Land Commission Subcommittee Chairwoman Liz Arthur Attao updated the General Council on a number of land topics, including agricultural leasing, fee to trust, and the acquisition of five new parcels that increased the tribe’s land holdings by more than 2,000 acres. Since 2009, when the tribe owned 154,724 acres, it has acquired an additional 13,238 acres.

The issue of trespassing on tribal lands and conflicts with nontribal people when tribal members have been exercising their treaty rights to fish came up during both the law and order morning session and natural resources afternoon session. Some landowners are denying tribe members access to the rivers to fish for salmon, a right written into the 1855 treaty.
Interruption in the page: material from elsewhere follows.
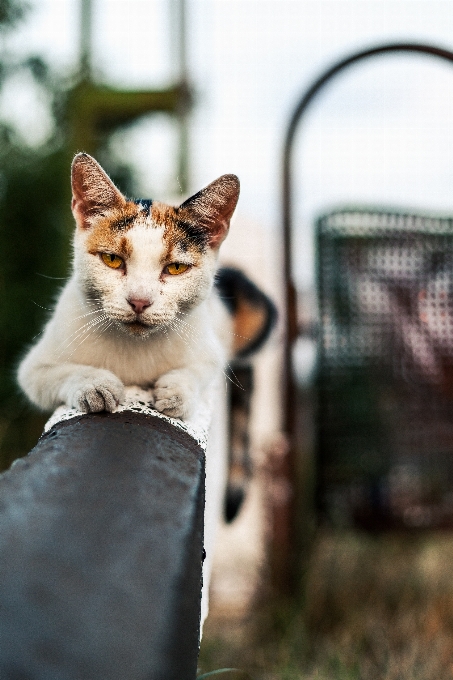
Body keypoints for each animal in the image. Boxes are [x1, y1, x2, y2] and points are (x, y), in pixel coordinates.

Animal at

The discussion led to calls for the tribe to assert its sovereignty and its treaty rights and to rescind Public Law 280, a federal statute passed by Congress in 1953 that allowed states criminal and civil jurisdiction in matters regarding Native Americans on reservation lands that used to be handled by the tribal or federal courts. Idaho is one of several states to have assumed some jurisdiction over Native Americans on reservation land since the law passed.
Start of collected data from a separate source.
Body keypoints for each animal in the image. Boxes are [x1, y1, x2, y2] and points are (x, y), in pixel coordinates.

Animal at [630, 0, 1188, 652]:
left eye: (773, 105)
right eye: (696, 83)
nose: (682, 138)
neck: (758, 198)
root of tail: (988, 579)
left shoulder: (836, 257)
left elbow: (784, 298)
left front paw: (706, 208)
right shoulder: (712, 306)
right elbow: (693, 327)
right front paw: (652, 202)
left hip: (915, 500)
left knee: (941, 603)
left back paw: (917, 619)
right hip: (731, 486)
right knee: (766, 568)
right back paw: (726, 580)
Nez Perce Tribal Police Chief Harold Scott said the tribe is working with the state of Idaho to have its officers recognized as peace officers, which would give them jurisdiction over both Native Americans and non-Indian people.

Tommie Williams also asked the General Council to celebrate Juneteenth in Lapwai, which will be held today at 11 a.m. Williams, a Black member of the Nez Perce Tribe, told the General Council that away from Lapwai he had been called a “thug, a gang member and a threat,” and he wanted to exercise his right to celebrate Black culture and Nez Perce culture by coming together and sharing the history behind Juneteenth. Juneteenth is a holiday marking the emancipation of slaves in the United States and is traditionally celebrated June 19.

The General Council’s first resolution Friday was in regard to scholarships to help higher-education students wherever they are going to school. The tribe would release some of their trust money to these students. The resolution, passed Friday morning, goes to the NPTEC for consideration next.

There was also a discussion about the 2020 census. Currently, only 44 percent of the tribe has participated in the census and only 10.5 percent of Lapwai has filled out the census survey. The General Council was reminded that the deadline to respond is Oct. 31.